Тот встал, поправил пиджак, обвел всех своими насмешливыми глазами и заговорил. Заговорил тоном, в котором сквозили нотки покровительственно-снисходительного отношения к товарищам: «И я знаю, и вы знаете, что все это формальность… Все мы здесь свои люди и выполняем только скучную обязанность…»
— Да, виноват, — говорил он, играя бровями. — Но для меня будет очень странным и оскорбительным, если найдется здесь товарищ, который скажет: «Это органично для него, не платил членских взносов, значит, конченый человек, и давайте уничтожим его»… Нельзя судить о человеке по отдельным, случайным поступкам… А некоторые, видимо, склонны такие случайные поступки обобщать, из мухи раздувать слона… То есть я не хочу сказать, что мой поступок не подлежит обсуждению. Но ведь нельзя же меня сравнивать с Прохоровым, например. Я просил бы этот вопрос не выносить на общее собрание…
Он сел, извлек из портсигара папиросу, но не закурил.
Говорил Федор. Он предлагал перенести вопрос о Соловьеве на общее комсомольское собрание:
— Ты не осознал своей вины, Виктор. И затем… если мы скроем этот факт от комсомольцев — нам всем не поздоровится.
Федор поочередно дал слово каждому из товарищей. Некоторые были склонны «пожалеть» Виктора, как отличника и члена комитета.
Соловьев сидел, низко наклонив голову.
— Товарищ Степанова, ваше мнение? — спросил Федор.
Надя встала. Виктор и сейчас не поднял головы.
— Я поддерживаю твое предложение. Перенести вопрос на общее собрание. Это будет полезно и… правильно! — Она хотела сказать еще что-то, но покраснела и тяжело опустилась на стул. Виктор не поднял головы.
— Повестка дня исчерпана, — объявил Федор.
Выйдя в коридор, Надя прислонилась к стене, ожидая Виктора.
Когда он вышел, шагнула к нему.
— Что такое? — холодно произнес он и, высоко подняв брови, прошел мимо.
Через день состоялось комсомольское собрание. Виктор не явился на него — неделю прожил в городе у матери, не бывая в институте. А затем принес Федору бюллетень.
— Так… грипп, — сказал Федор, рассматривая бланк. — Ну что ж… документ. Поверим. А в субботу прошу быть на собрании. Мы вопрос перенесли. — И, возвращая бюллетень, заметил с еле заметной улыбкой: — Постарайся быть здоровым…

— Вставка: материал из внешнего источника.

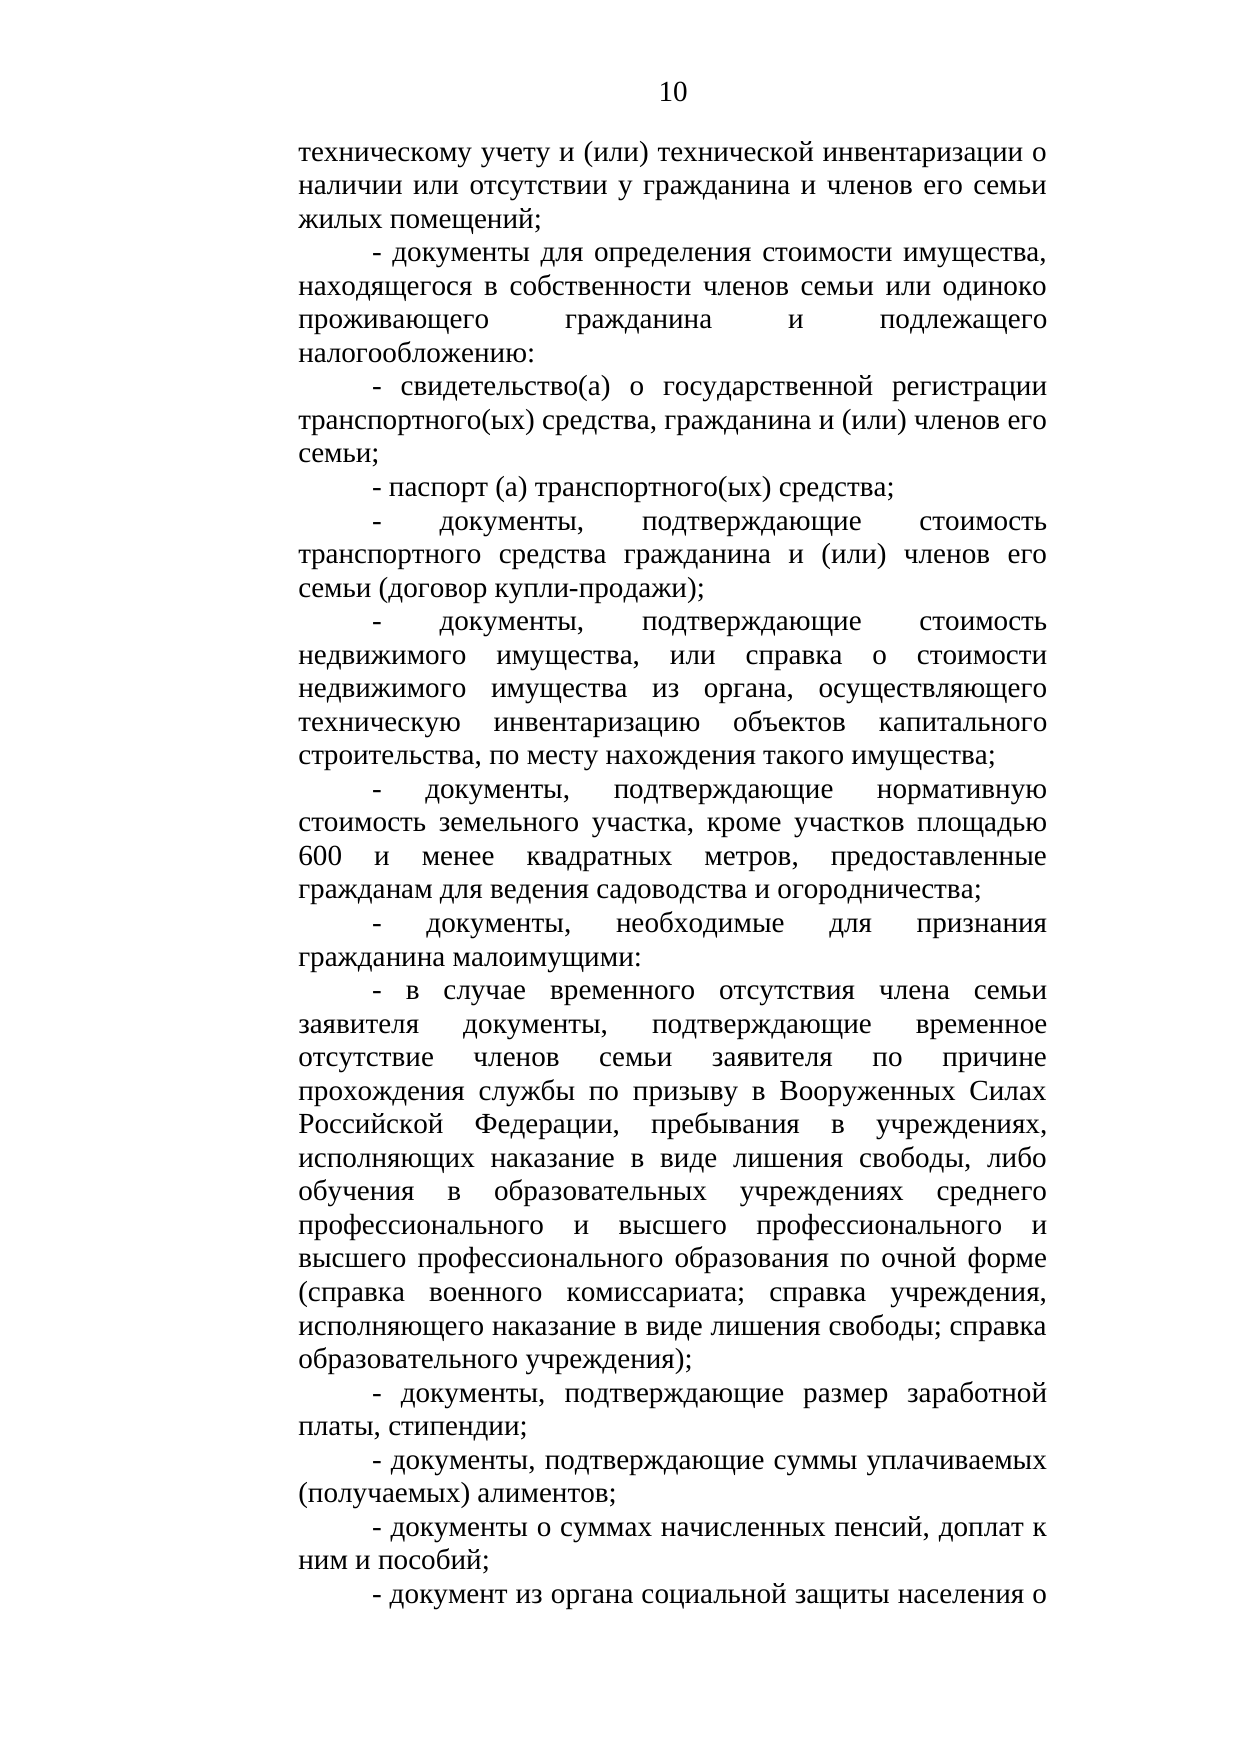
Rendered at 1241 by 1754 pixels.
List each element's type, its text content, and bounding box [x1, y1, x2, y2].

— Это трудно с такими докторами, как ты, — съязвил Виктор и, выходя, громко хлопнул дверью.
— Смалодушничал. Скверно, — произнес Федор.
…Наигранное спокойствие сразу слетело с Виктора, как только он услышал первые выступления. Никто не выступал в его защиту.
Тихим голосом, пряча дрожащие руки в карманах, он просил собрание не исключать его из комсомола. И ему вынесли строгий выговор.
Не дождавшись конца собрания, Виктор поехал к матери.
Сидя в трамвае, косясь на окно, где в потемневшем стекле отражалось его красивое и скорбное лицо, он бичевал себя. Каким он, наверное, выглядел жалким! Мальчишка, дрянь! Если бы все можно было вернуть, он, конечно, повел бы себя по-другому, с достоинством, как взрослый человек. Мальчишка, мальчишка!
Так он размышлял до тех пор, пока не обрел наконец способность рассуждать спокойно. Что случилось, того не вернешь… Но каковы люди! Все обрушились на него. Формалисты. Да уж если на то пошло, они должны быть снисходительными к нему. Он не какой-нибудь Прохоров, он первый отличник в институте… И… поэт. Они не могут не знать, что это не каждому дано, что заботливо выращивать дарования — их обязанность.
Он подумал было — «таланты», но поморщился. И отвернулся от окна. Вспомнив Надю, обиженно и зло сжал губы. Это уже совсем непонятно. Ее выступление так его возмутило, что он сразу сказал себе: конец! Навсегда. Ишь ты, проявила принципиальность! Ну, Федор — тому по чину положено. А она хотя бы дружбы ради промолчала. Никто ее не заставлял. Как можно ошибиться в человеке! Нет, конец, конец!